Back when I visited New York City I was so excited about seeing the Statue of Liberty. Is there any other icon that better describes who we are as Americans? We are a country of immigrants. The original name was Liberty Enlightening the World.
She is made of copper and of course aged to the color we see here. If you’d like to see what she must have looked like new (I wanted to know how the characters in my novel would have seen her.) Look here.
None of my ancestors that I’ve discovered came through Ellis Island and most had never even been to New York to see the statue. But what it represents certainly applies to them.

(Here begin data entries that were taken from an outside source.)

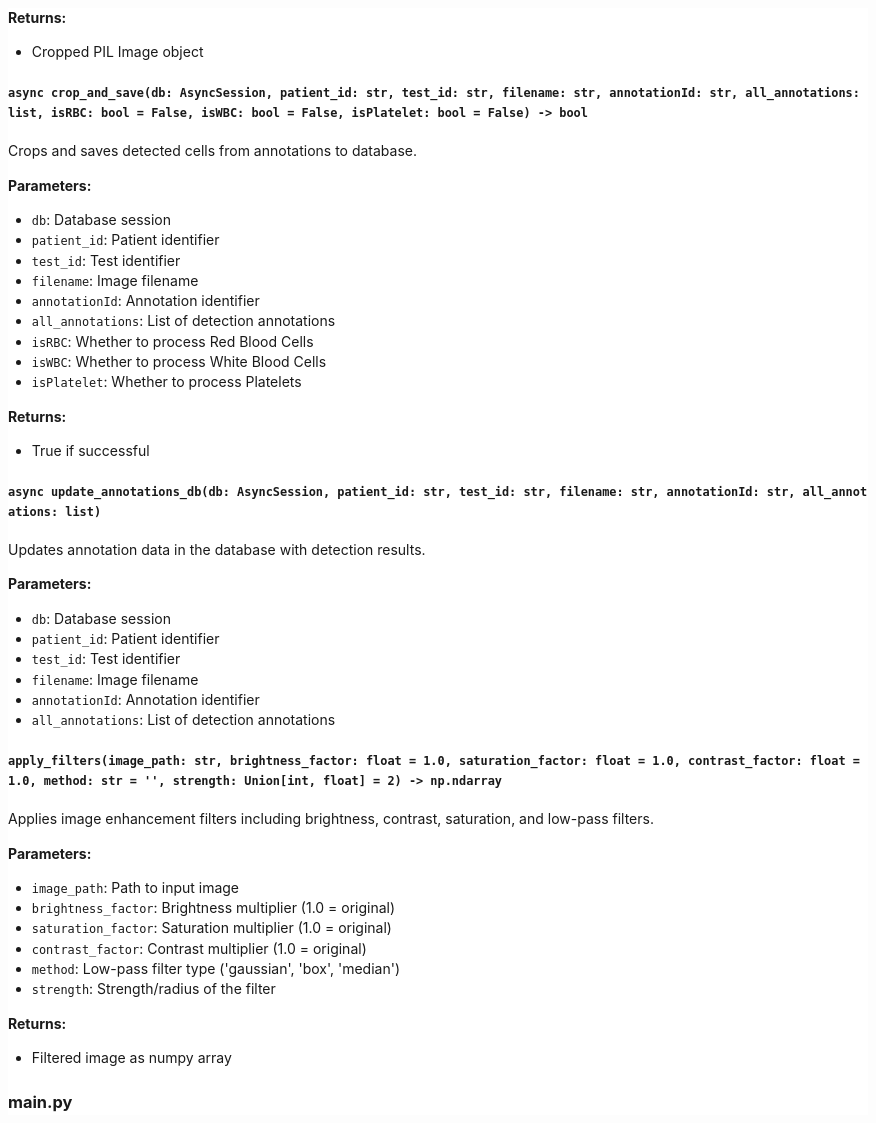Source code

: **Returns:**
- Cropped PIL Image object

#### `async crop_and_save(db: AsyncSession, patient_id: str, test_id: str, filename: str, annotationId: str, all_annotations: list, isRBC: bool = False, isWBC: bool = False, isPlatelet: bool = False) -> bool`
Crops and saves detected cells from annotations to database.

**Parameters:**
- `db`: Database session
- `patient_id`: Patient identifier
- `test_id`: Test identifier
- `filename`: Image filename
- `annotationId`: Annotation identifier
- `all_annotations`: List of detection annotations
- `isRBC`: Whether to process Red Blood Cells
- `isWBC`: Whether to process White Blood Cells
- `isPlatelet`: Whether to process Platelets

**Returns:**
- True if successful

#### `async update_annotations_db(db: AsyncSession, patient_id: str, test_id: str, filename: str, annotationId: str, all_annotations: list)`
Updates annotation data in the database with detection results.

**Parameters:**
- `db`: Database session
- `patient_id`: Patient identifier
- `test_id`: Test identifier
- `filename`: Image filename
- `annotationId`: Annotation identifier
- `all_annotations`: List of detection annotations

#### `apply_filters(image_path: str, brightness_factor: float = 1.0, saturation_factor: float = 1.0, contrast_factor: float = 1.0, method: str = '', strength: Union[int, float] = 2) -> np.ndarray`
Applies image enhancement filters including brightness, contrast, saturation, and low-pass filters.

**Parameters:**
- `image_path`: Path to input image
- `brightness_factor`: Brightness multiplier (1.0 = original)
- `saturation_factor`: Saturation multiplier (1.0 = original)
- `contrast_factor`: Contrast multiplier (1.0 = original)
- `method`: Low-pass filter type ('gaussian', 'box', 'median')
- `strength`: Strength/radius of the filter

**Returns:**
- Filtered image as numpy array

### main.py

Parts of the statue were on display in France as it was being built. (See photo above.)
Most of us know about the poem “The New Colossus.” The title was a description of the staute. At the time the statue was new and certainly colossal.

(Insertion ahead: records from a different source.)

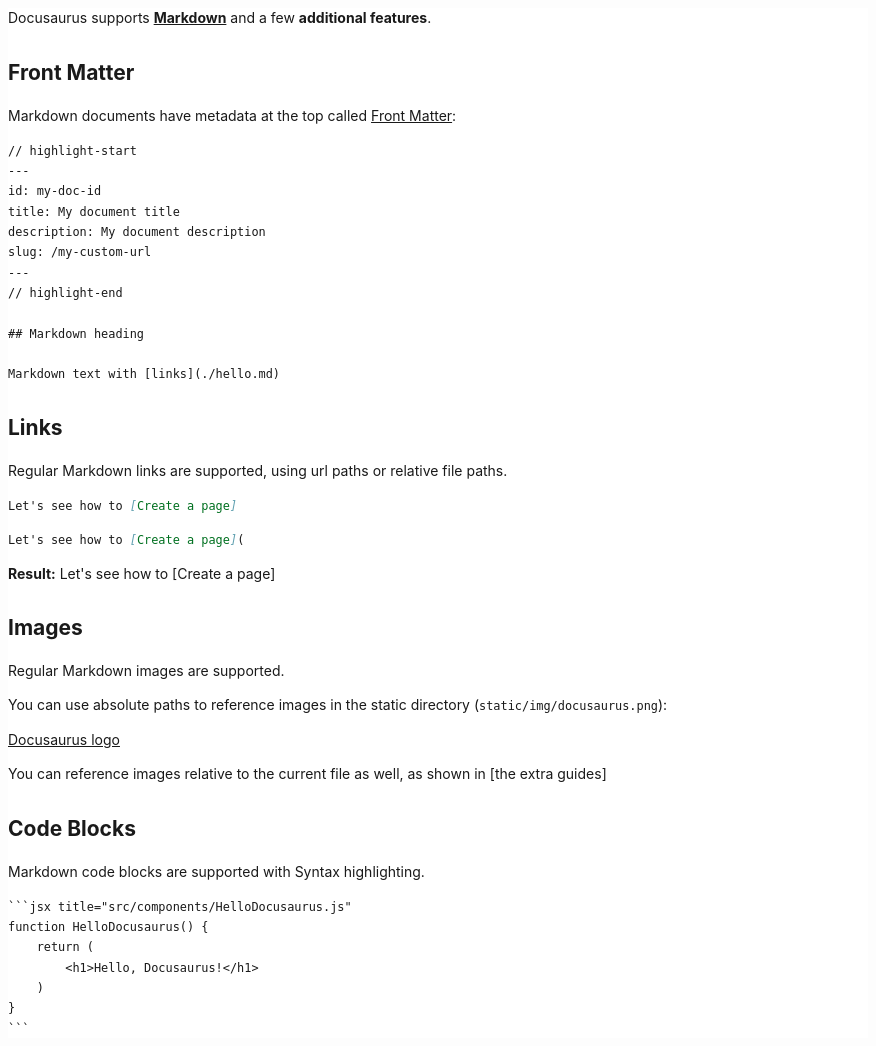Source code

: Docusaurus supports **[Markdown](https://daringfireball.net/projects/markdown/syntax)** and a few **additional features**.

## Front Matter

Markdown documents have metadata at the top called [Front Matter](https://jekyllrb.com/docs/front-matter/):

```text title="my-doc.md"
// highlight-start
---
id: my-doc-id
title: My document title
description: My document description
slug: /my-custom-url
---
// highlight-end

## Markdown heading

Markdown text with [links](./hello.md)
```

## Links

Regular Markdown links are supported, using url paths or relative file paths.

```md
Let's see how to [Create a page]
```

```md
Let's see how to [Create a page](
```

**Result:** Let's see how to [Create a page]

## Images

Regular Markdown images are supported.

You can use absolute paths to reference images in the static directory (`static/img/docusaurus.png`):

[Docusaurus logo](/img/docusaurus.png)


You can reference images relative to the current file as well, as shown in [the extra guides]

## Code Blocks

Markdown code blocks are supported with Syntax highlighting.

    ```jsx title="src/components/HelloDocusaurus.js"
    function HelloDocusaurus() {
        return (
            <h1>Hello, Docusaurus!</h1>
        )
    }
    ```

We are familiar with the line, “Give me your tired, your poor, your huddled masses yearning to breathe free…”
I thought I’d share the whole thing.
The New Colossus by Emma Lazarus, 1883
Not like the brazen giant of Greek fame
With conquering limbs astride from land to land;
Here at our sea-washed, sunset gates shall stand
A mighty woman with a torch, whose flame
Is the imprisoned lightning, and her name
Mother of Exiles. From her beacon-hand
Glows world-wide welcome; her mild eyes command
The air-bridged harbor that twin cities frame,
“Keep, ancient lands, your storied pomp!” cries she
With silent lips. “Give me your tired, your poor,
Your huddled masses yearning to breathe free,
The wretched refuse of your teeming shore,
Send these, the homeless, tempest-tossed to me,
I lift my lamp beside the golden door!”
Emma Lazarus, an advocate for immigrants, died from cancer at the young age of 34. She never knew the impact her poem would have.